Stored data

▶

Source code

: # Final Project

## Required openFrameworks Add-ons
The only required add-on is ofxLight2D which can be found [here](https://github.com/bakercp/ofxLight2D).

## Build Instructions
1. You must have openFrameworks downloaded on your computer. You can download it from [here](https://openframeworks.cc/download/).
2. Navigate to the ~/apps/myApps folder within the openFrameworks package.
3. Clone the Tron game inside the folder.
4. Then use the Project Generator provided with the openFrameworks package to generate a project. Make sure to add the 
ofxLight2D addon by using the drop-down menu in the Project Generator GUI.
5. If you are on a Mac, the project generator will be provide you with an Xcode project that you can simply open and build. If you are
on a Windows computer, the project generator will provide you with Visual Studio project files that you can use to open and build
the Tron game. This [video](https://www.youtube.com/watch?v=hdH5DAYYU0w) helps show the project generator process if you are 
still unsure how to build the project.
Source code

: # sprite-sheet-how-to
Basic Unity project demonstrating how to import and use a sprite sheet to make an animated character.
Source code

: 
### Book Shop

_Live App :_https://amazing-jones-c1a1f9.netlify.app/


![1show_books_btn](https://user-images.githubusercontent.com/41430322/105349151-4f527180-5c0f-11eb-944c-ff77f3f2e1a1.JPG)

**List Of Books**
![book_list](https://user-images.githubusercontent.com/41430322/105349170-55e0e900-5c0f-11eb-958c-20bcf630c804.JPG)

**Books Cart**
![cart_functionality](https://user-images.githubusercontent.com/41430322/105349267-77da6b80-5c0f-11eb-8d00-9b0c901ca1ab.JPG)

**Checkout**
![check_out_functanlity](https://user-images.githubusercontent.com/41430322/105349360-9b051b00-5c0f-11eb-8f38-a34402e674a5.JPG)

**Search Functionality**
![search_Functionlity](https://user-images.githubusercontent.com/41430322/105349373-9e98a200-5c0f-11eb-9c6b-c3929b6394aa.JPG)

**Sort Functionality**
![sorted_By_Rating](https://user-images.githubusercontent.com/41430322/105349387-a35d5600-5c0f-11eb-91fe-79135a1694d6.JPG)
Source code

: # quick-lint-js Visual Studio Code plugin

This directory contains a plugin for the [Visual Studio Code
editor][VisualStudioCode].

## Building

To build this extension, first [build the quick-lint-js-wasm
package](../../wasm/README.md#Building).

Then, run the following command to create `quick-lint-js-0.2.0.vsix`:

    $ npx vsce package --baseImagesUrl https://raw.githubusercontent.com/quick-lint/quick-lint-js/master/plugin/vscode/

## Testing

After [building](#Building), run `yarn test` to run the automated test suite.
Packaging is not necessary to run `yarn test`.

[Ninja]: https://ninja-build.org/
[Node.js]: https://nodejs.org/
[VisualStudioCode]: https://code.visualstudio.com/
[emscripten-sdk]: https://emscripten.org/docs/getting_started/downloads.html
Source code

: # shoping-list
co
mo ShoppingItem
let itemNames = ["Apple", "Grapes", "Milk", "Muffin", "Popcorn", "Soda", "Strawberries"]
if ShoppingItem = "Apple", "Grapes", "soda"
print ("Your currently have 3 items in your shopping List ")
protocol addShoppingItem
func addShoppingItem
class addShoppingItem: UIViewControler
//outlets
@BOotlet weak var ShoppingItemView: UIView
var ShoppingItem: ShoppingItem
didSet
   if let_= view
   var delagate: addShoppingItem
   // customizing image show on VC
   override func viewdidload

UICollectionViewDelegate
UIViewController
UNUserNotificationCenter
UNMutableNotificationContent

◀

Please write out, exactly as they appear, the lines from the one containing "[Ninja]: https://ninja-build.org/" through the last line of the records above, and nothing more.

COMPLETED EXERCISE:
[Ninja]: https://ninja-build.org/
[Node.js]: https://nodejs.org/
[VisualStudioCode]: https://code.visualstudio.com/
[emscripten-sdk]: https://emscripten.org/docs/getting_started/downloads.html
Source code

: # shoping-list
co
mo ShoppingItem
let itemNames = ["Apple", "Grapes", "Milk", "Muffin", "Popcorn", "Soda", "Strawberries"]
if ShoppingItem = "Apple", "Grapes", "soda"
print ("Your currently have 3 items in your shopping List ")
protocol addShoppingItem
func addShoppingItem
class addShoppingItem: UIViewControler
//outlets
@BOotlet weak var ShoppingItemView: UIView
var ShoppingItem: ShoppingItem
didSet
   if let_= view
   var delagate: addShoppingItem
   // customizing image show on VC
   override func viewdidload

UICollectionViewDelegate
UIViewController
UNUserNotificationCenter
UNMutableNotificationContent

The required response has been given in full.